--- What to produce ---
Wherever a line of the listing holds the string "health", copy that line.

--- The data ---
>>

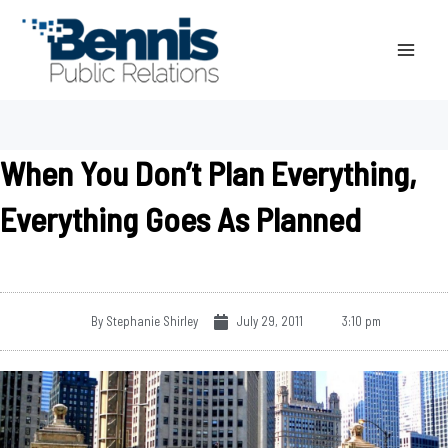
Skip
to
content
When You Don’t Plan Everything,
Everything Goes As Planned
By
Stephanie Shirley
July 29, 2011
3:10 pm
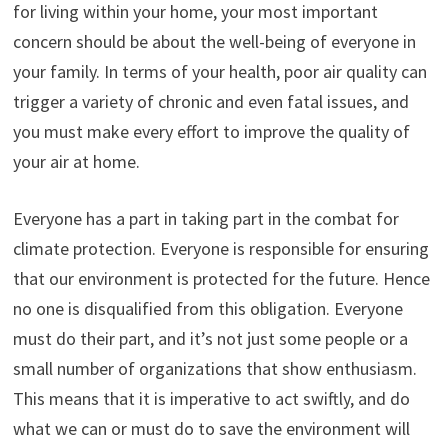
for living within your home, your most important
concern should be about the well-being of everyone in
your family. In terms of your health, poor air quality can
trigger a variety of chronic and even fatal issues, and
you must make every effort to improve the quality of
your air at home.
Everyone has a part in taking part in the combat for
climate protection. Everyone is responsible for ensuring
that our environment is protected for the future. Hence
no one is disqualified from this obligation. Everyone
must do their part, and it’s not just some people or a
small number of organizations that show enthusiasm.
This means that it is imperative to act swiftly, and do
what we can or must do to save the environment will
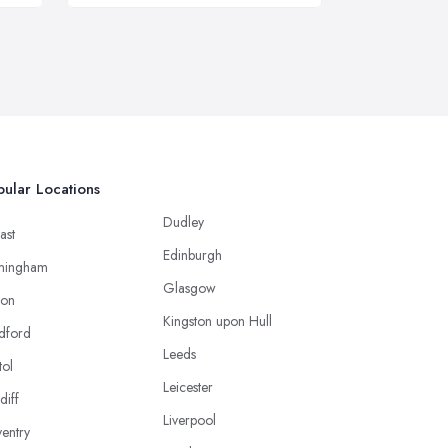
ular Locations
Dudley
ast
Edinburgh
mingham
Glasgow
ton
Kingston upon Hull
dford
Leeds
tol
Leicester
diff
Liverpool
entry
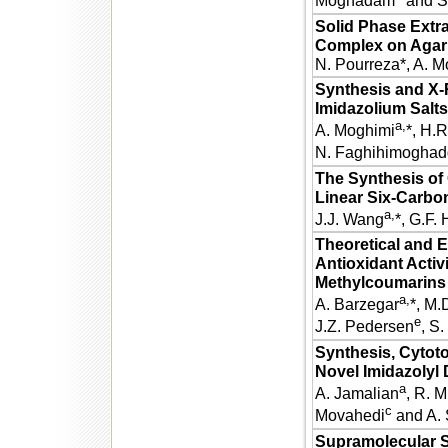
Moghadam
and S.
Solid Phase Extra
Complex on Agar 
N. Pourreza*, A.
Synthesis and X-R
Imidazolium Salts
a,
A. Moghimi
*, H.
N. Faghihimogha
The Synthesis of 
Linear Six-Carbo
a,
J.J. Wang
*, G.F.
Theoretical and E
Antioxidant Activi
Methylcoumarins
a,
A. Barzegar
*, M.
e
J.Z. Pedersen
, S.
Synthesis, Cytoto
Novel Imidazolyl 
a
A. Jamalian
, R. Mi
c
Movahedi
and A. 
Supramolecular St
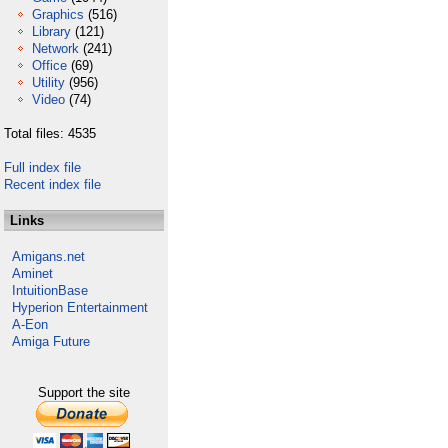
Graphics
(516)
Library
(121)
Network
(241)
Office
(69)
Utility
(956)
Video
(74)
Total files: 4535
Full index file
Recent index file
Links
Amigans.net
Aminet
IntuitionBase
Hyperion Entertainment
A-Eon
Amiga Future
Support the site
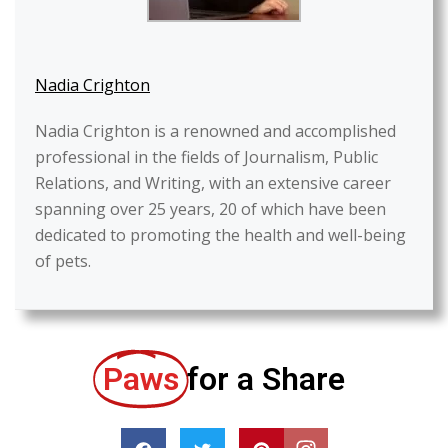
Nadia Crighton
Nadia Crighton is a renowned and accomplished
professional in the fields of Journalism, Public
Relations, and Writing, with an extensive career
spanning over 25 years, 20 of which have been
dedicated to promoting the health and well-being
of pets.
Paws
for a Share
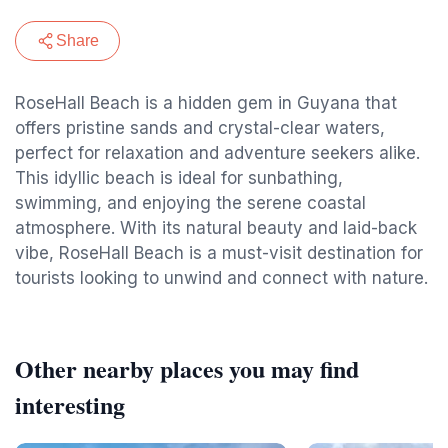
Share
RoseHall Beach is a hidden gem in Guyana that
offers pristine sands and crystal-clear waters,
perfect for relaxation and adventure seekers alike.
This idyllic beach is ideal for sunbathing,
swimming, and enjoying the serene coastal
atmosphere. With its natural beauty and laid-back
vibe, RoseHall Beach is a must-visit destination for
tourists looking to unwind and connect with nature.
Other nearby places you may find
interesting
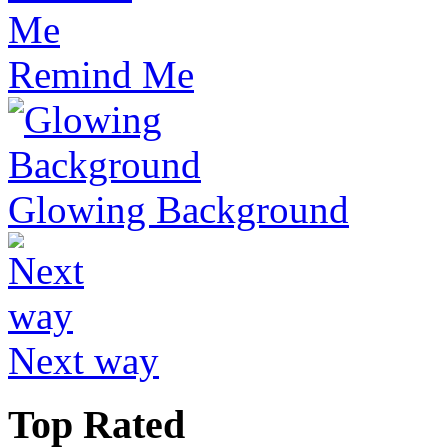
Remind Me
Glowing Background
Next way
Top Rated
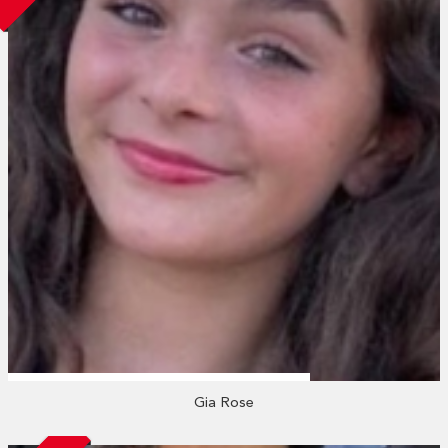
Gia Rose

<<

--- Your solution ---
your family. In terms of your health, poor air quality can
dedicated to promoting the health and well-being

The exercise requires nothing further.